**ИСХОДНЫЕ ДАННЫЕ**.
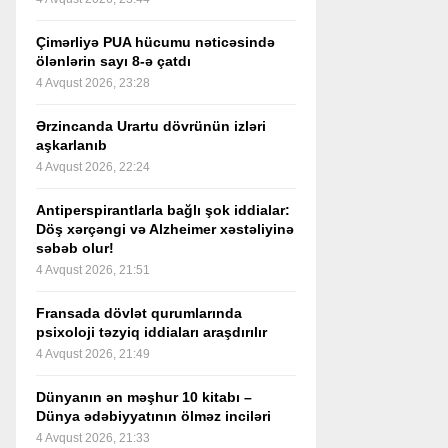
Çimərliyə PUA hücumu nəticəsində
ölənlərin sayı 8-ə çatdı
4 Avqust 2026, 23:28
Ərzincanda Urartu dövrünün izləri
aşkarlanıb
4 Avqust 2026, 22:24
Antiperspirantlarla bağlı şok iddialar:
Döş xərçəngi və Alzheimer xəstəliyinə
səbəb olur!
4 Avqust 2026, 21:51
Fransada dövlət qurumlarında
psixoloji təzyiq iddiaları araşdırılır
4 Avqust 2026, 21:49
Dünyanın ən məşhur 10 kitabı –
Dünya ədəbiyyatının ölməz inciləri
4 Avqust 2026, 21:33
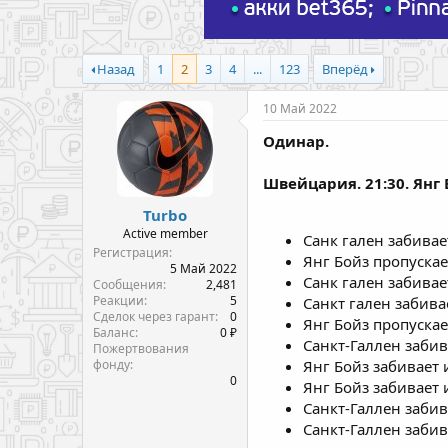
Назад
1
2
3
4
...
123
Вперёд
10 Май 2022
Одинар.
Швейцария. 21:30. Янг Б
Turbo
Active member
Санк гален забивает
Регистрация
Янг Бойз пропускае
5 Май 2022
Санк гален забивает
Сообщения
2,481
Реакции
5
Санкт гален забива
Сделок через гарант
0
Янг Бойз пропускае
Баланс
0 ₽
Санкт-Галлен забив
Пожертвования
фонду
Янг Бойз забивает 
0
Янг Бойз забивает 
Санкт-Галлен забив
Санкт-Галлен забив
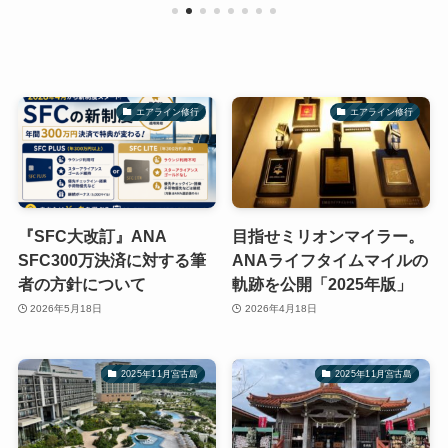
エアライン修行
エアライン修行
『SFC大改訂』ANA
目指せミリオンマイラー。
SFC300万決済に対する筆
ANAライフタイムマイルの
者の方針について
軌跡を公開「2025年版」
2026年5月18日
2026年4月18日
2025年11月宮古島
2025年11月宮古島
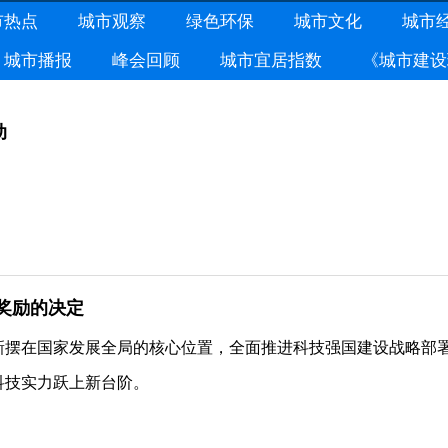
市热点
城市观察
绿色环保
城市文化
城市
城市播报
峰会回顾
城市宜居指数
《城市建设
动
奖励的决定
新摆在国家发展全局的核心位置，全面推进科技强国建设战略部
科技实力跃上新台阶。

**ЗАДАНИЕ**. Повторите слово в слово все строки текста по всем пунктам, сохранив их порядок. Изображения в ответ не включайте.

**ОТВЕТ НА ЗАДАНИЕ**.
Çimərliyə PUA hücumu nəticəsində
ölənlərin sayı 8-ə çatdı
4 Avqust 2026, 23:28
Ərzincanda Urartu dövrünün izləri
aşkarlanıb
4 Avqust 2026, 22:24
Antiperspirantlarla bağlı şok iddialar:
Döş xərçəngi və Alzheimer xəstəliyinə
səbəb olur!
4 Avqust 2026, 21:51
Fransada dövlət qurumlarında
psixoloji təzyiq iddiaları araşdırılır
4 Avqust 2026, 21:49
Dünyanın ən məşhur 10 kitabı –
Dünya ədəbiyyatının ölməz inciləri
4 Avqust 2026, 21:33
Назад
1
2
3
4
...
123
Вперёд
10 Май 2022
Одинар.
Швейцария. 21:30. Янг Б
Turbo
Active member
Санк гален забивает
Регистрация
Янг Бойз пропускае
5 Май 2022
Санк гален забивает
Сообщения
2,481
Реакции
5
Санкт гален забива
Сделок через гарант
0
Янг Бойз пропускае
Баланс
0 ₽
Санкт-Галлен забив
Пожертвования
фонду
Янг Бойз забивает 
0
Янг Бойз забивает 
Санкт-Галлен забив
Санкт-Галлен забив
エアライン修行
エアライン修行
『SFC大改訂』ANA
目指せミリオンマイラー。
SFC300万決済に対する筆
ANAライフタイムマイルの
者の方針について
軌跡を公開「2025年版」
2026年5月18日
2026年4月18日
2025年11月宮古島
2025年11月宮古島
市热点
城市观察
绿色环保
城市文化
城市
城市播报
峰会回顾
城市宜居指数
《城市建设
动
奖励的决定
新摆在国家发展全局的核心位置，全面推进科技强国建设战略部
科技实力跃上新台阶。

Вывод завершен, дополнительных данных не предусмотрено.